--- Stored data entries ---

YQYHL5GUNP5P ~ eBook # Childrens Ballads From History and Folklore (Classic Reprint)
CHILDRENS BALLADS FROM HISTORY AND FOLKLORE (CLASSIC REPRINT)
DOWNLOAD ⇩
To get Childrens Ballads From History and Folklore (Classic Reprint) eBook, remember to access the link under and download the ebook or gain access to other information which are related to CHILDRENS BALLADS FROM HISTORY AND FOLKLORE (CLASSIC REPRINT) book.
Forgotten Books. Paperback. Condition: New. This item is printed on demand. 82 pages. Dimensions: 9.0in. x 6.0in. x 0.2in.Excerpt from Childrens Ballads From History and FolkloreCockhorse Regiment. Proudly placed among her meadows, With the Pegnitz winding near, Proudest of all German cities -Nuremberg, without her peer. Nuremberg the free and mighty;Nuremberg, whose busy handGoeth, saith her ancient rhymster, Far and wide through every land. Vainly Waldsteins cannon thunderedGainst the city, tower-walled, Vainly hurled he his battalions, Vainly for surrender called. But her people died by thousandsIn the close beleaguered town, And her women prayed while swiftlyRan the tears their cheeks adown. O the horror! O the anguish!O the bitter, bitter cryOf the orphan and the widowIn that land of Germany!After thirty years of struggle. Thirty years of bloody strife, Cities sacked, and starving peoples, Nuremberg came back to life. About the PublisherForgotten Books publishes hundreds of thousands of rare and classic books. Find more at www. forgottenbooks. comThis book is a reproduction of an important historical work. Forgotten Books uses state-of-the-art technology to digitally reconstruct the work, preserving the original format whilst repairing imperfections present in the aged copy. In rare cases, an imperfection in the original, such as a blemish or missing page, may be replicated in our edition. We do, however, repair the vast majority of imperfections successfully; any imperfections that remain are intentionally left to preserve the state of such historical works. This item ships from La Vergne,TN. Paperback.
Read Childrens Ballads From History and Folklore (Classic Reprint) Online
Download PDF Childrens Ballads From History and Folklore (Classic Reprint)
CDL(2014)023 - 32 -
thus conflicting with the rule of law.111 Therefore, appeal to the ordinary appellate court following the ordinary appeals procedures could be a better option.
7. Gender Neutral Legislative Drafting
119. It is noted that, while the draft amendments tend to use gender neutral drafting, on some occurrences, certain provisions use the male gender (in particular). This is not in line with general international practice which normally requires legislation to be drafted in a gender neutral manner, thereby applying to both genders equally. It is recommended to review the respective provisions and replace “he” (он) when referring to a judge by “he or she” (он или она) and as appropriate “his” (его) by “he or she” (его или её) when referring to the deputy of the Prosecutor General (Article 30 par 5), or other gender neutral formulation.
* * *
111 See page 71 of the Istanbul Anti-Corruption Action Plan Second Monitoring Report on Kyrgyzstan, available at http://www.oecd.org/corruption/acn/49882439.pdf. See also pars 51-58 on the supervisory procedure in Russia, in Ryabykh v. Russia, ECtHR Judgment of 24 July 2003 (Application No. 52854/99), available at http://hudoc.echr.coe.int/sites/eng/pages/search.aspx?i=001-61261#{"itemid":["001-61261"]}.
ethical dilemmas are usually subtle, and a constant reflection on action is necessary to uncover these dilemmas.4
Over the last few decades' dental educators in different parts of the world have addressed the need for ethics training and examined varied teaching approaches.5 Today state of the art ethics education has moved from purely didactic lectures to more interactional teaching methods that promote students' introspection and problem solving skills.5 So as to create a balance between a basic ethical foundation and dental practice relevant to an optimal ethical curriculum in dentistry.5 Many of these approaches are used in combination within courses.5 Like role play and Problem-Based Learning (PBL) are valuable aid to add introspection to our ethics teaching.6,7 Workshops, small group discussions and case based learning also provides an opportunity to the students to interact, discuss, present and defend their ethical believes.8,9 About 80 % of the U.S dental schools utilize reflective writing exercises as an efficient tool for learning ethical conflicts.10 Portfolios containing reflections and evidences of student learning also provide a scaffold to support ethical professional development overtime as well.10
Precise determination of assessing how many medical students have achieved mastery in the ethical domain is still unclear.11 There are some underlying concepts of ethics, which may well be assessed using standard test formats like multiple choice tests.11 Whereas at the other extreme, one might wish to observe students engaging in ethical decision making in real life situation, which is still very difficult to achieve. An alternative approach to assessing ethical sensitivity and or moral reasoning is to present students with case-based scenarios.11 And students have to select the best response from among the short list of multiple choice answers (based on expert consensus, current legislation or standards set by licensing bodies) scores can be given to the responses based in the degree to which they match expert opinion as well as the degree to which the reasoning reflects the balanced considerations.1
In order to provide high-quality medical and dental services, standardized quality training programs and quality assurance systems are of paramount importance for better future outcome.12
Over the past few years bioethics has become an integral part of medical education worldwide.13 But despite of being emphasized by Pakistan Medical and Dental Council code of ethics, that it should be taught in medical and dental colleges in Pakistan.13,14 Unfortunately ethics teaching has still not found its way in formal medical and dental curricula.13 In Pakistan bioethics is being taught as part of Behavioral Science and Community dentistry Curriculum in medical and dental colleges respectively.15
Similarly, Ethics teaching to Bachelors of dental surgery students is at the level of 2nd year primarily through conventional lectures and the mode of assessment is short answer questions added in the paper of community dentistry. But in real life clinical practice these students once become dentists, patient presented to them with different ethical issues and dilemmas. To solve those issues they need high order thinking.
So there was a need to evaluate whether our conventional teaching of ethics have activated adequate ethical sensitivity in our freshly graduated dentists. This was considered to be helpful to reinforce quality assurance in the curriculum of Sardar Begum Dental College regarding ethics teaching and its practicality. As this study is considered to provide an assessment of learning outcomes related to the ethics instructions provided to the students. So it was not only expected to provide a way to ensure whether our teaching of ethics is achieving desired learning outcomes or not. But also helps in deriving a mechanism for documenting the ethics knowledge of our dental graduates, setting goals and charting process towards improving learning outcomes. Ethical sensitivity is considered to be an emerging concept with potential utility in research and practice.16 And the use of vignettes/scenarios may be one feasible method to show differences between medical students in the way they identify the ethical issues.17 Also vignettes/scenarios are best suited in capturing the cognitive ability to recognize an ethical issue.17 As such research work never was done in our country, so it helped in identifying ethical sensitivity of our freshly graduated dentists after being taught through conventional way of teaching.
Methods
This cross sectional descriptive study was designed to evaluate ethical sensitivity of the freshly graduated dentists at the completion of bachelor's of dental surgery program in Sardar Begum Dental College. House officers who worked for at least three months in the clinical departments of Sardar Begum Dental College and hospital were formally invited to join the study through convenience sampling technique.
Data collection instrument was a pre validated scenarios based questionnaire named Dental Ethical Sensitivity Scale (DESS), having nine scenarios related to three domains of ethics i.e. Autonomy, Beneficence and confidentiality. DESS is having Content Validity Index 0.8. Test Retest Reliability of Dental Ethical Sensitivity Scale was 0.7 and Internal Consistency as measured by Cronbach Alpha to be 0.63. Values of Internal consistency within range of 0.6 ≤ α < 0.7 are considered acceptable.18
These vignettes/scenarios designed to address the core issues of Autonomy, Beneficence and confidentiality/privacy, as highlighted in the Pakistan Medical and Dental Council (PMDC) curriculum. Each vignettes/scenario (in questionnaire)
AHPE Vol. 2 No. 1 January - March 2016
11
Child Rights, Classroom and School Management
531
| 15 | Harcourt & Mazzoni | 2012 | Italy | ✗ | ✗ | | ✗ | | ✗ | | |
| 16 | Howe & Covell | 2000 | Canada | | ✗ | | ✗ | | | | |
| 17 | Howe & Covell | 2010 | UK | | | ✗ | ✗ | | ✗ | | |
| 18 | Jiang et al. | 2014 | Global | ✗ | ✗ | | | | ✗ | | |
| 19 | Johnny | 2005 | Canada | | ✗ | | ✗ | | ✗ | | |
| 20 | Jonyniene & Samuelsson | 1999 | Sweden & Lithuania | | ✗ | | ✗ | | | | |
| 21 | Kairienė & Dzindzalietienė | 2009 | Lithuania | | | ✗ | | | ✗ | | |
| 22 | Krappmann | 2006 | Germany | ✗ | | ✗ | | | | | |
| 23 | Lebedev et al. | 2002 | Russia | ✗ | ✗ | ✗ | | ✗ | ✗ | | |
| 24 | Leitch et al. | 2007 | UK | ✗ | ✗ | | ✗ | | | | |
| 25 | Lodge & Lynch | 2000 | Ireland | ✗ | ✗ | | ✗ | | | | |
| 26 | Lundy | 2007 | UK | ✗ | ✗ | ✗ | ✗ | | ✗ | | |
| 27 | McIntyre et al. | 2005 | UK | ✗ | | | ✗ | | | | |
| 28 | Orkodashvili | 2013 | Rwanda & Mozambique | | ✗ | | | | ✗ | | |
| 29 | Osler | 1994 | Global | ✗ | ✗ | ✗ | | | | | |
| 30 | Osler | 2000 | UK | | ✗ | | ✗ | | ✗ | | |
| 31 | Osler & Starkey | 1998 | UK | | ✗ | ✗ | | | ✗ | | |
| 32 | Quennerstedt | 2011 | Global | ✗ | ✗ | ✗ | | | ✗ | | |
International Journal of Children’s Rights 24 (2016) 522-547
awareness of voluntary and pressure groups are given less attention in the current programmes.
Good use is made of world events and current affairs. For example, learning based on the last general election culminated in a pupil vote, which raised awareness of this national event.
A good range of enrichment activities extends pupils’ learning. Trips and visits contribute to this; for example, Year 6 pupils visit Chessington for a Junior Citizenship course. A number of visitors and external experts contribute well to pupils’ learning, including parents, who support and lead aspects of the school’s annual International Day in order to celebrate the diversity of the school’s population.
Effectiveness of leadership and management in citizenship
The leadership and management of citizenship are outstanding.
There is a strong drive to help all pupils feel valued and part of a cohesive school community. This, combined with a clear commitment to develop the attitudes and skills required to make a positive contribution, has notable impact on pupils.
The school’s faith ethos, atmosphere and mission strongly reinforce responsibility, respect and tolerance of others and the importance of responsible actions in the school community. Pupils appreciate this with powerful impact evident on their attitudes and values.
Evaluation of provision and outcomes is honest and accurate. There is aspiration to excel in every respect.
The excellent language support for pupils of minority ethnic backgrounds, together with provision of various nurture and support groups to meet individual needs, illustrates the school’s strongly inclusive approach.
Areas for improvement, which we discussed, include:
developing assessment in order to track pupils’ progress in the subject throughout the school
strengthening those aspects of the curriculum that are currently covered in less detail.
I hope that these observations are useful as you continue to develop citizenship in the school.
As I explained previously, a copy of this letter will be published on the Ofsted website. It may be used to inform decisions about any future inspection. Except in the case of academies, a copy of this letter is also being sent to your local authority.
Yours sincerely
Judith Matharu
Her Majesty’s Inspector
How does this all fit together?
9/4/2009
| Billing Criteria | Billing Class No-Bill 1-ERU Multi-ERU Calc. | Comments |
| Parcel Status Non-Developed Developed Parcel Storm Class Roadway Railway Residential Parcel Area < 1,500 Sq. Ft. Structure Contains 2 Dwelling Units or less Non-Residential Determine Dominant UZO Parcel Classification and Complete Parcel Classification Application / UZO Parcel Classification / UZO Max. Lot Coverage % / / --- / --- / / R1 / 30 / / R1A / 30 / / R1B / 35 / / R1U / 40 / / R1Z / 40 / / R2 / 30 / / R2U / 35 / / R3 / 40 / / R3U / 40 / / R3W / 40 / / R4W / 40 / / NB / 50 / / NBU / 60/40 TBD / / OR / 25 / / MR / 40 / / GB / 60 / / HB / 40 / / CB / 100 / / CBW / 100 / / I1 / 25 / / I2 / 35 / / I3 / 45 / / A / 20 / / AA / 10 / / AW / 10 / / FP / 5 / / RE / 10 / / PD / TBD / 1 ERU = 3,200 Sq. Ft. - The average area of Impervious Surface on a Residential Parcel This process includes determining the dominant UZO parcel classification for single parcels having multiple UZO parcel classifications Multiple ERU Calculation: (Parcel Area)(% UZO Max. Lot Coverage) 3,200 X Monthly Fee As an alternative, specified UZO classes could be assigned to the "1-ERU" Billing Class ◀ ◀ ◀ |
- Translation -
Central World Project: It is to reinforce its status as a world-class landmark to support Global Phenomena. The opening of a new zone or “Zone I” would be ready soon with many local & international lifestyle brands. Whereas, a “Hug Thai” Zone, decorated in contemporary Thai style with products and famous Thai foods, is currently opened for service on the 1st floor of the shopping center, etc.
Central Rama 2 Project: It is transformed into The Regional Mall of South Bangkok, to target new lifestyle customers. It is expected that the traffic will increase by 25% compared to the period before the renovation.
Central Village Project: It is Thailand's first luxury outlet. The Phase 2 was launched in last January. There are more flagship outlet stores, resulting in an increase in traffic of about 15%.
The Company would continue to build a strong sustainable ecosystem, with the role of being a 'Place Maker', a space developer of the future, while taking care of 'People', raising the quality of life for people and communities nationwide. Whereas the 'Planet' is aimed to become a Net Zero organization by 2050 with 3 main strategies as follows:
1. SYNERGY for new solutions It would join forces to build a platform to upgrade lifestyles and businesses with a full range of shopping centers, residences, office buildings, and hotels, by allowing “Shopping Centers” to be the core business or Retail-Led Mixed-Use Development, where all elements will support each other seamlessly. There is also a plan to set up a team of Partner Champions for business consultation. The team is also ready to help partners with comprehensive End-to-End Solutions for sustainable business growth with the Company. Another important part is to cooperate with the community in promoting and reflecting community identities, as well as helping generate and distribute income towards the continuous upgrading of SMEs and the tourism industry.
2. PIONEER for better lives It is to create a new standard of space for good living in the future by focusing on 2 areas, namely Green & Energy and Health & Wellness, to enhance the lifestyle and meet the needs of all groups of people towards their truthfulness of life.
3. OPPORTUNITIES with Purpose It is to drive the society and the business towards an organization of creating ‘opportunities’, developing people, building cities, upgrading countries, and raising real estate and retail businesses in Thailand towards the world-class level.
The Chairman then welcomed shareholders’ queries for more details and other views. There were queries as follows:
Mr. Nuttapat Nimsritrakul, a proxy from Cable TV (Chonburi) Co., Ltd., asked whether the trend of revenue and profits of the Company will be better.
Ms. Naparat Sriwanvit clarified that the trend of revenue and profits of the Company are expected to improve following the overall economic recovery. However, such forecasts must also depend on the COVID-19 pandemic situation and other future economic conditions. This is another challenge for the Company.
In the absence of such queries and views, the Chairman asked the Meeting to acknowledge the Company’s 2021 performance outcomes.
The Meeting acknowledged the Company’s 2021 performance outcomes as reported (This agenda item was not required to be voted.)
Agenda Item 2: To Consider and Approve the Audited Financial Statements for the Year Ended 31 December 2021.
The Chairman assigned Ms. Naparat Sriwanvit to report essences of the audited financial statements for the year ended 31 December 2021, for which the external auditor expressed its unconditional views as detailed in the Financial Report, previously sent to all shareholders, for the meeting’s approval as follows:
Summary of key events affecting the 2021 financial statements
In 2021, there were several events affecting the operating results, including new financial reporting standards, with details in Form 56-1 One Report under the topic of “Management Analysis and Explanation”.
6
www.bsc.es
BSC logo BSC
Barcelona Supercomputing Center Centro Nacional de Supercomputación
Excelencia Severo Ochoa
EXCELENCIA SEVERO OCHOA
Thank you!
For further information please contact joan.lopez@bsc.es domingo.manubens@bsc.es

--- WHAT YOU HAVE TO DO ---
Retype the records above from the very first line down to the line with "To get Childrens", keeping both of those lines. Include nothing beyond them.

--- TASK RESULT ---
YQYHL5GUNP5P ~ eBook # Childrens Ballads From History and Folklore (Classic Reprint)
CHILDRENS BALLADS FROM HISTORY AND FOLKLORE (CLASSIC REPRINT)
DOWNLOAD ⇩
To get Childrens Ballads From History and Folklore (Classic Reprint) eBook, remember to access the link under and download the ebook or gain access to other information which are related to CHILDRENS BALLADS FROM HISTORY AND FOLKLORE (CLASSIC REPRINT) book.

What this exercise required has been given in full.